Collected data
◆ ◆ ◆ ◆ ◆
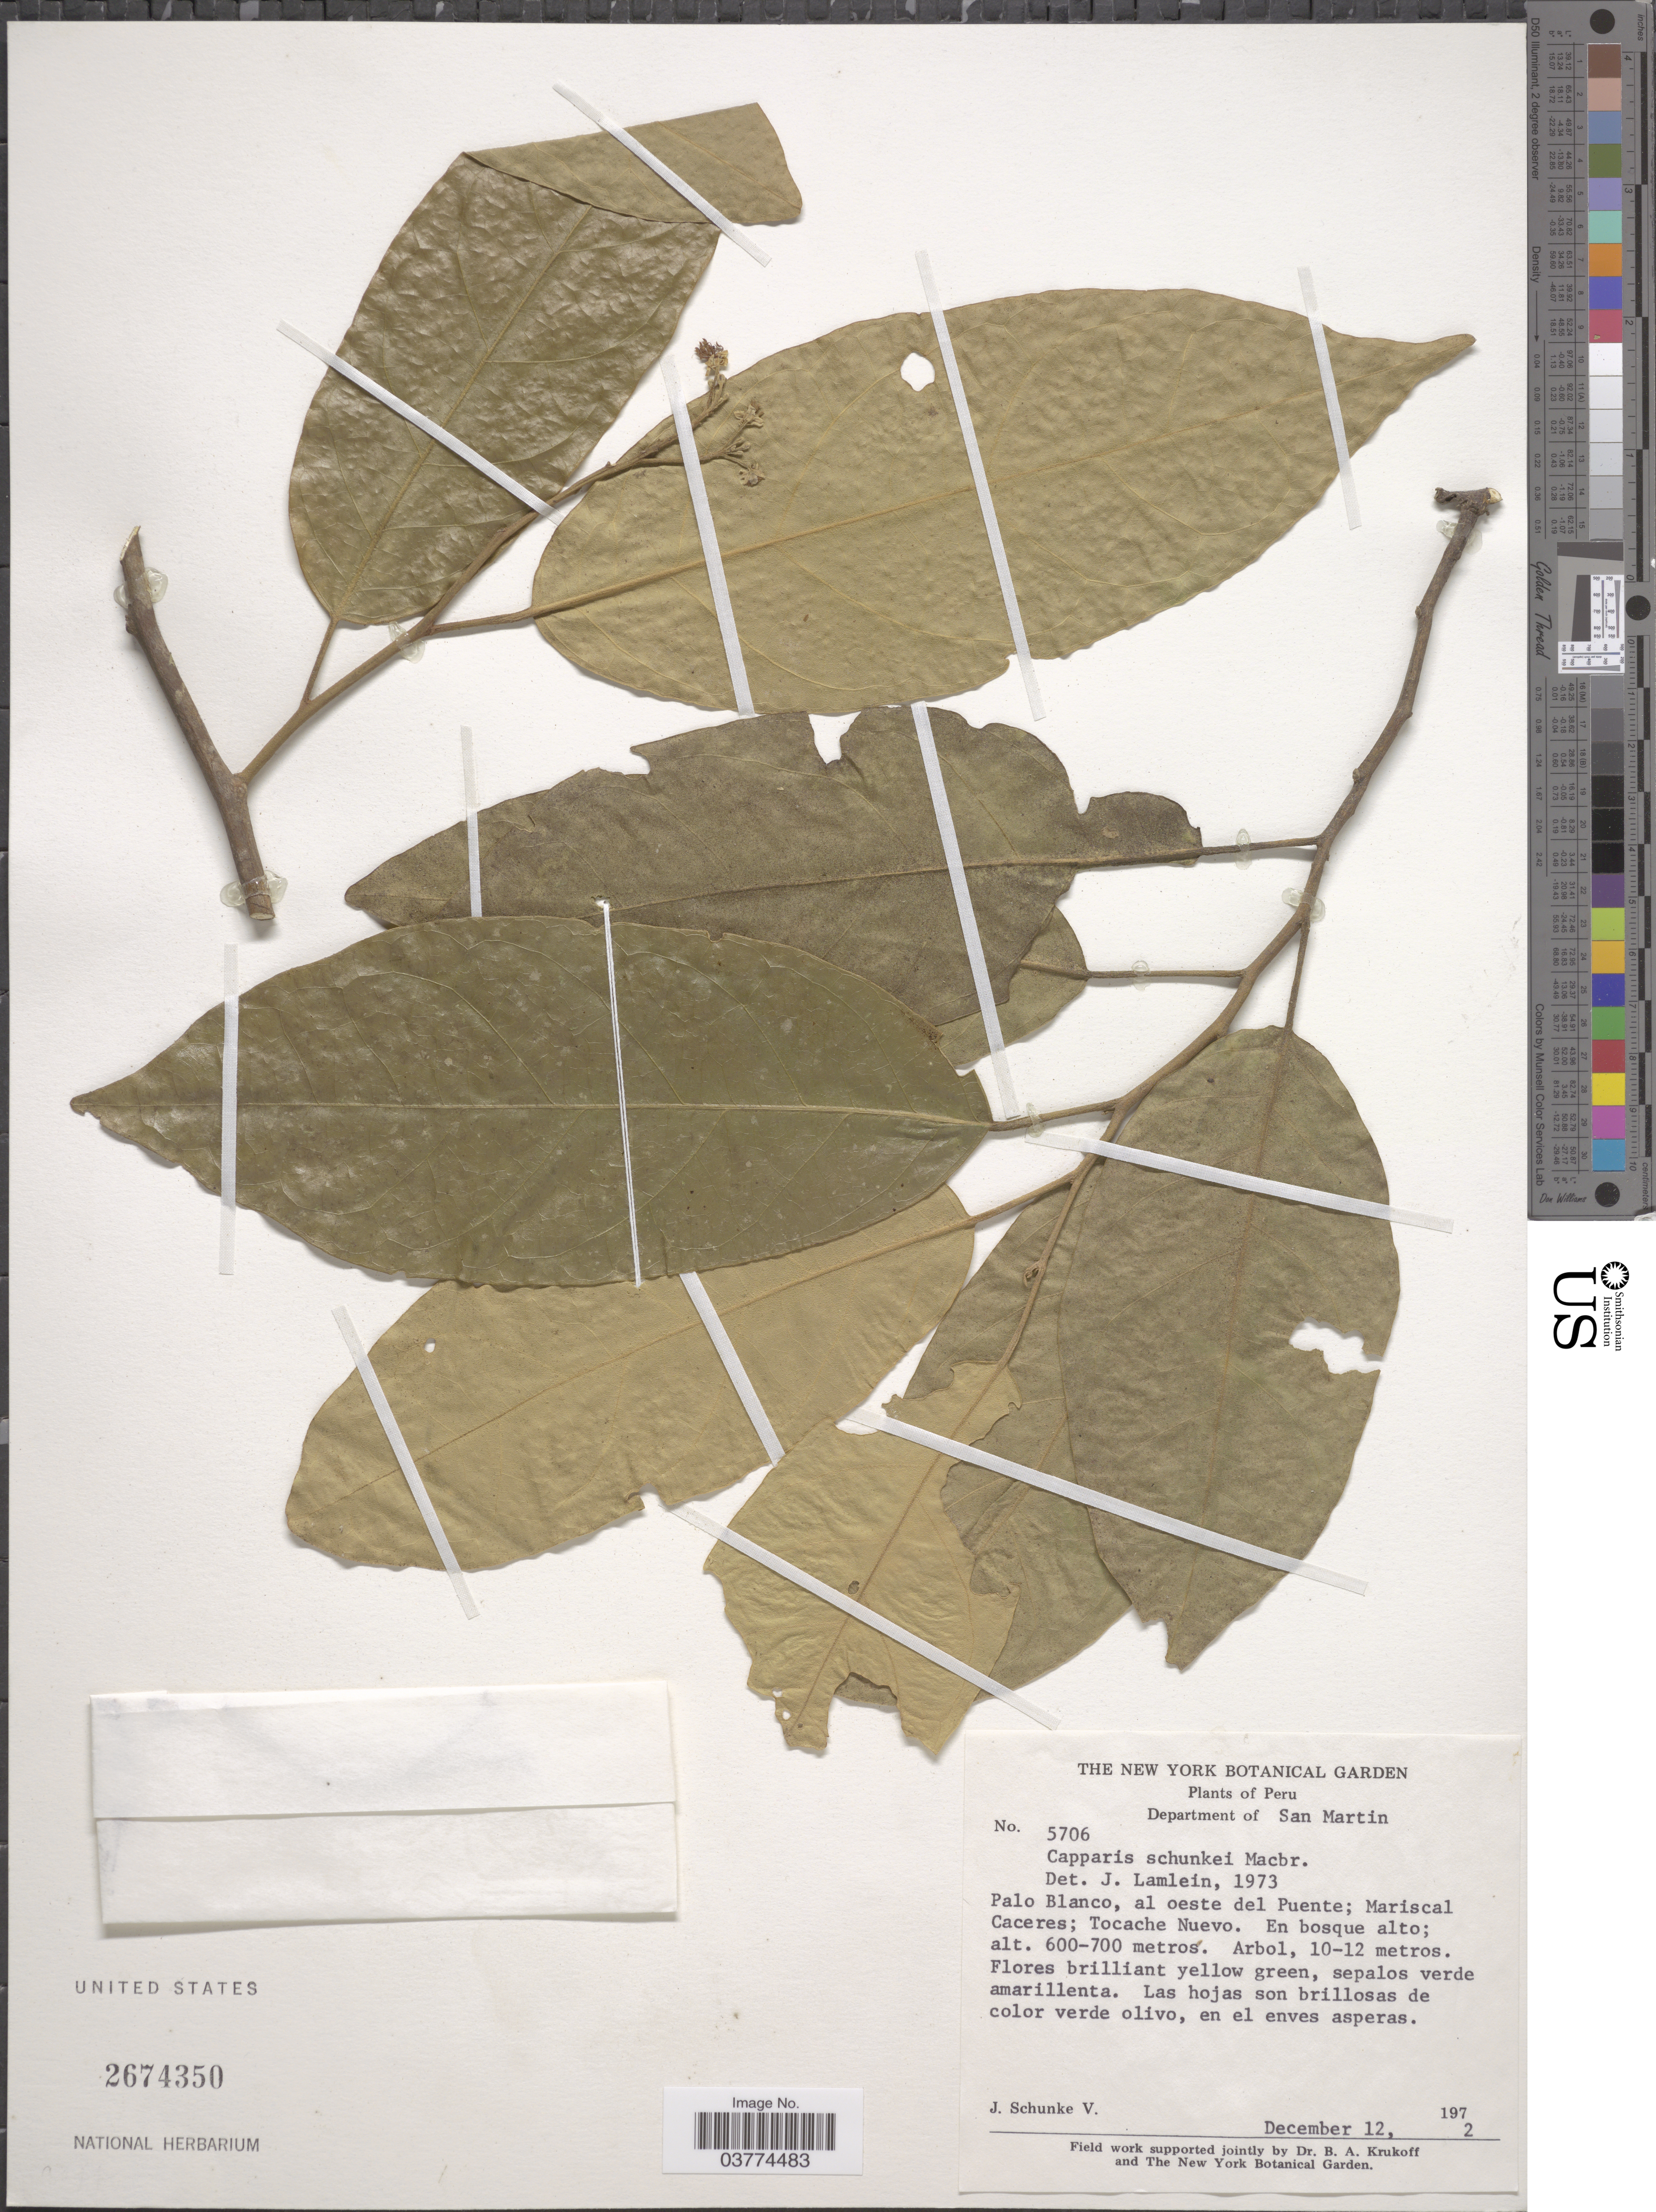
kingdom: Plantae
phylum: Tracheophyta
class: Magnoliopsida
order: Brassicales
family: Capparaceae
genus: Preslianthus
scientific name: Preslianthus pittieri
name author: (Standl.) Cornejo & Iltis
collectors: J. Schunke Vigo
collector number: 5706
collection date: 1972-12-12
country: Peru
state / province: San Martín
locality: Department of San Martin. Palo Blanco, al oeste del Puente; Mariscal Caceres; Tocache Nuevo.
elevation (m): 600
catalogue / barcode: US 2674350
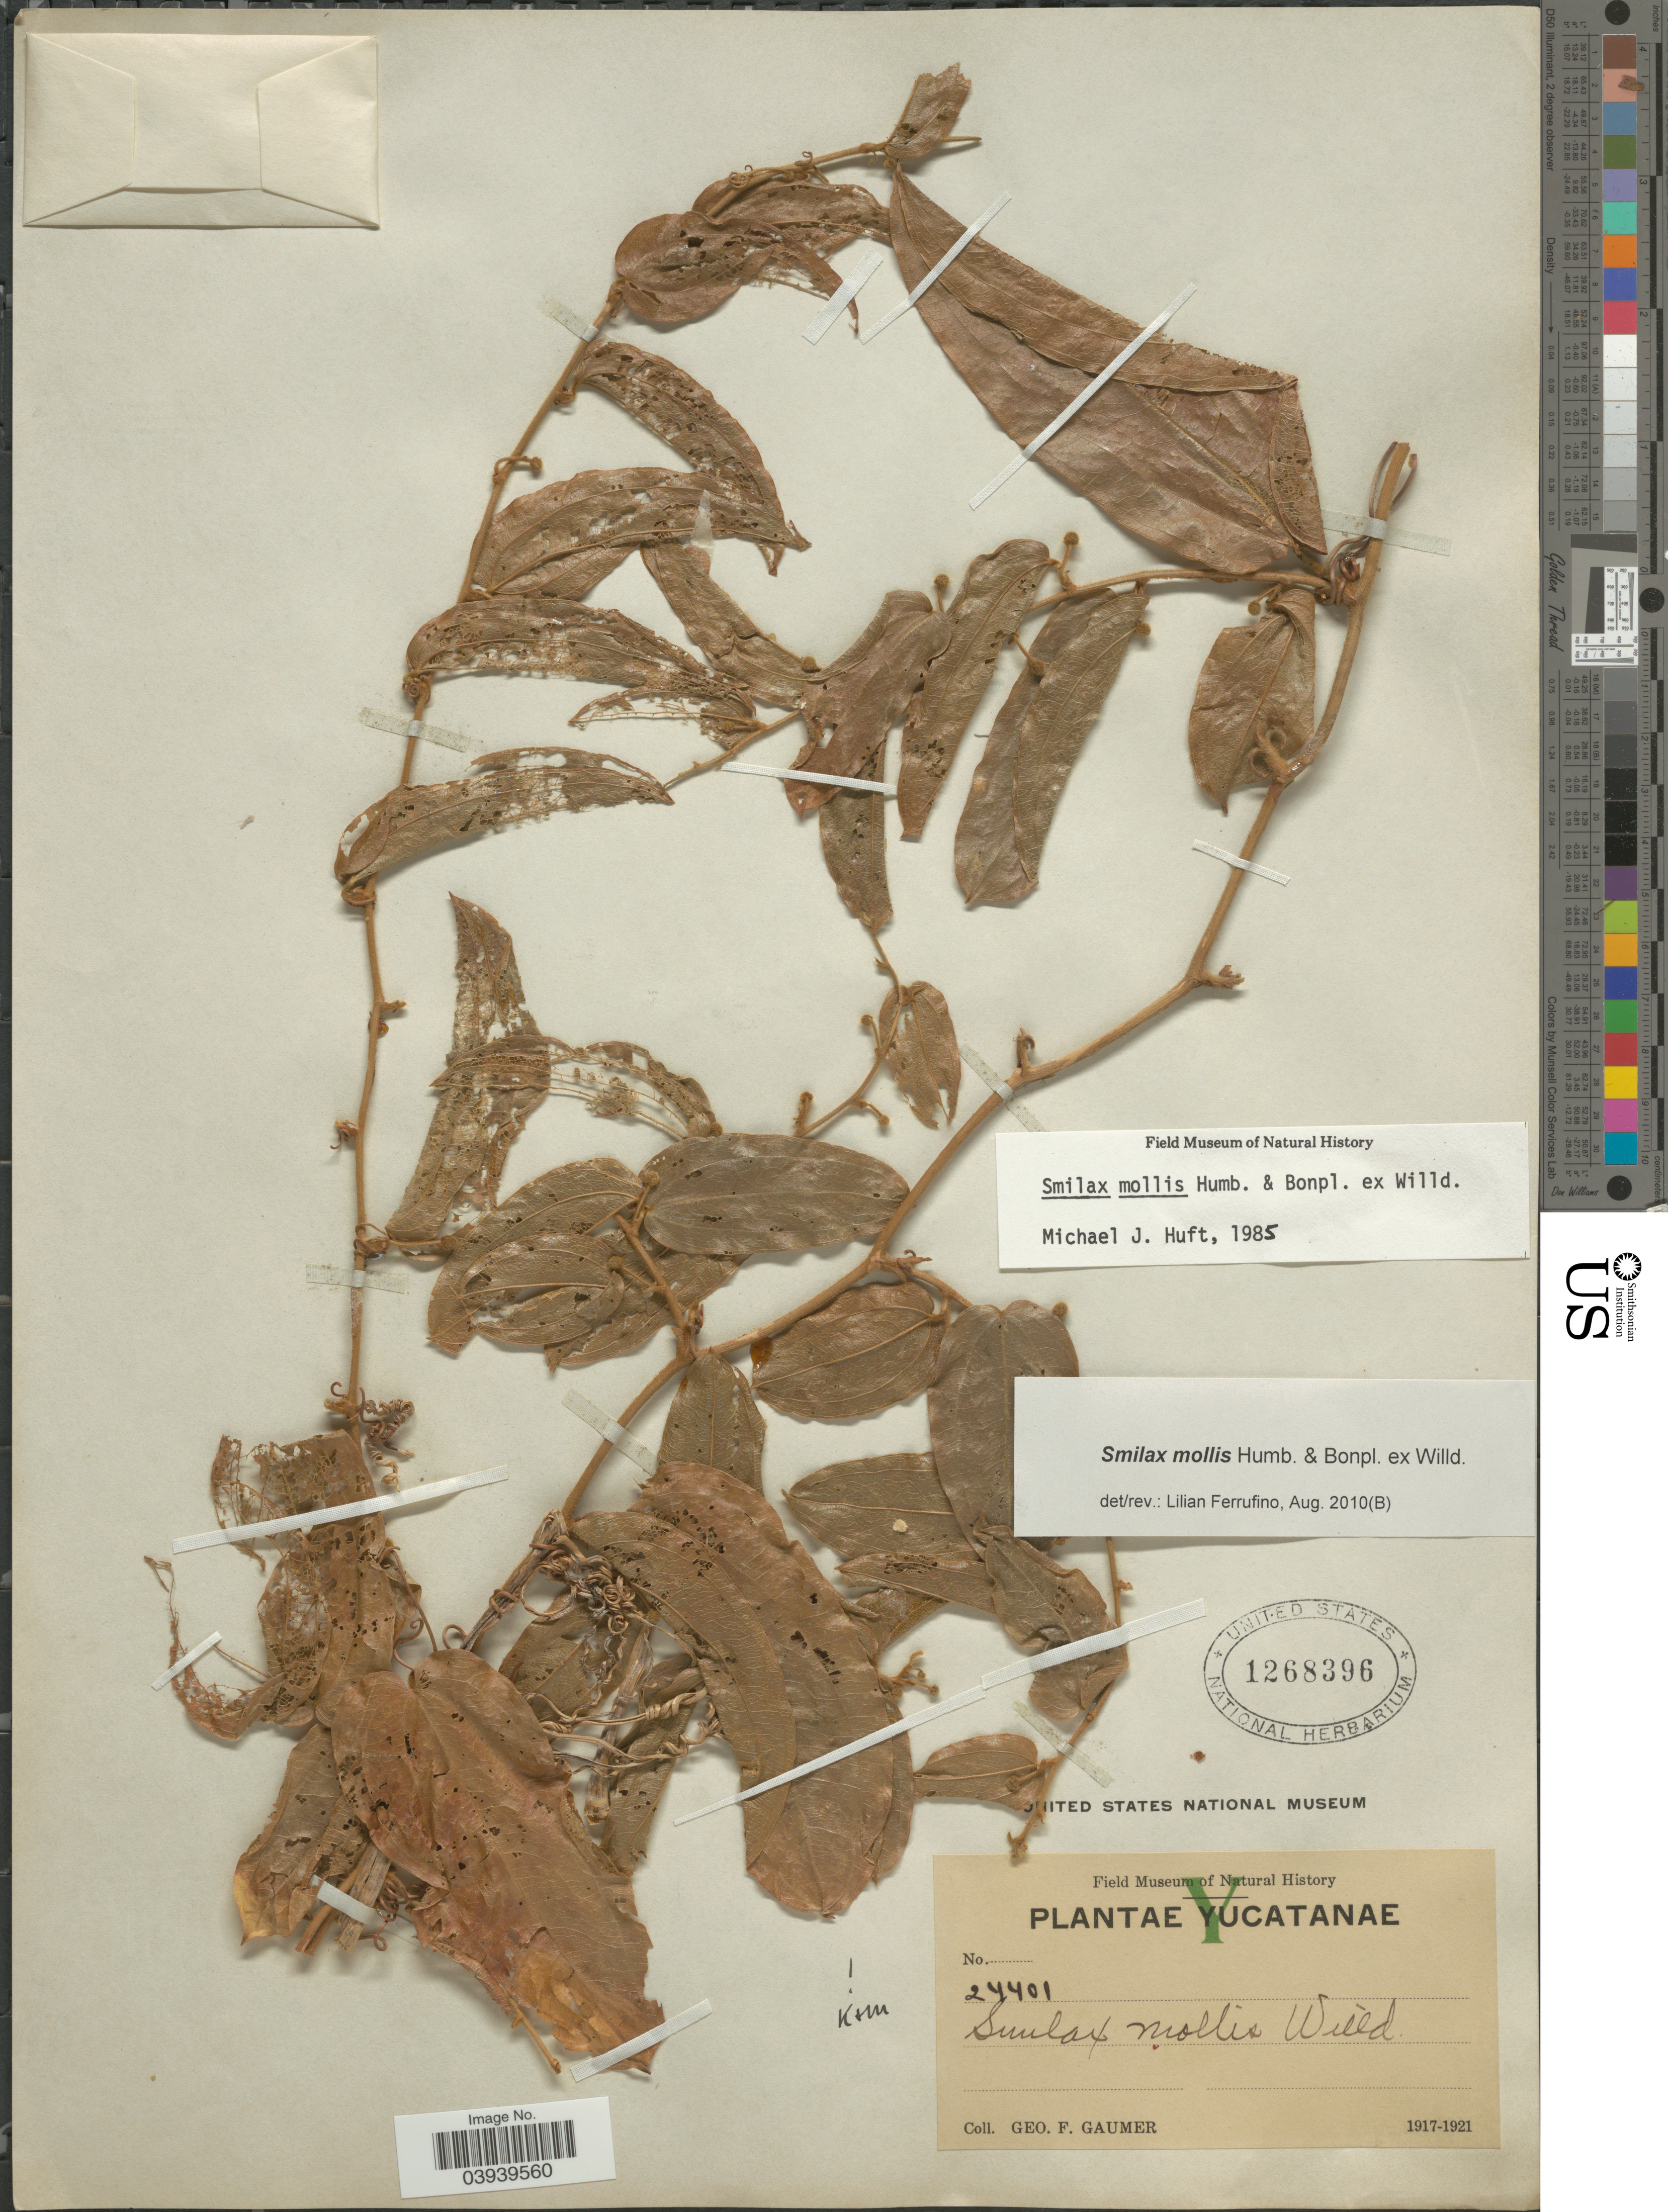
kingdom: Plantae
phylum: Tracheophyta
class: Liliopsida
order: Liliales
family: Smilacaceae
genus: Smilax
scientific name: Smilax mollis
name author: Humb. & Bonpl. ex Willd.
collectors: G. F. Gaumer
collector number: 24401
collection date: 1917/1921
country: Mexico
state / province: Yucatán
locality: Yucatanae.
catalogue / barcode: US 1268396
◆ ◆ ◆ ◆ ◆
Repeat the lines of the material word for word, starting at the line that contains "name author: (Standl.) Cornejo & Iltis" and ending at the last line of the material. Leave the pictures out of your answer.

name author: (Standl.) Cornejo & Iltis
collectors: J. Schunke Vigo
collector number: 5706
collection date: 1972-12-12
country: Peru
state / province: San Martín
locality: Department of San Martin. Palo Blanco, al oeste del Puente; Mariscal Caceres; Tocache Nuevo.
elevation (m): 600
catalogue / barcode: US 2674350
kingdom: Plantae
phylum: Tracheophyta
class: Liliopsida
order: Liliales
family: Smilacaceae
genus: Smilax
scientific name: Smilax mollis
name author: Humb. & Bonpl. ex Willd.
collectors: G. F. Gaumer
collector number: 24401
collection date: 1917/1921
country: Mexico
state / province: Yucatán
locality: Yucatanae.
catalogue / barcode: US 1268396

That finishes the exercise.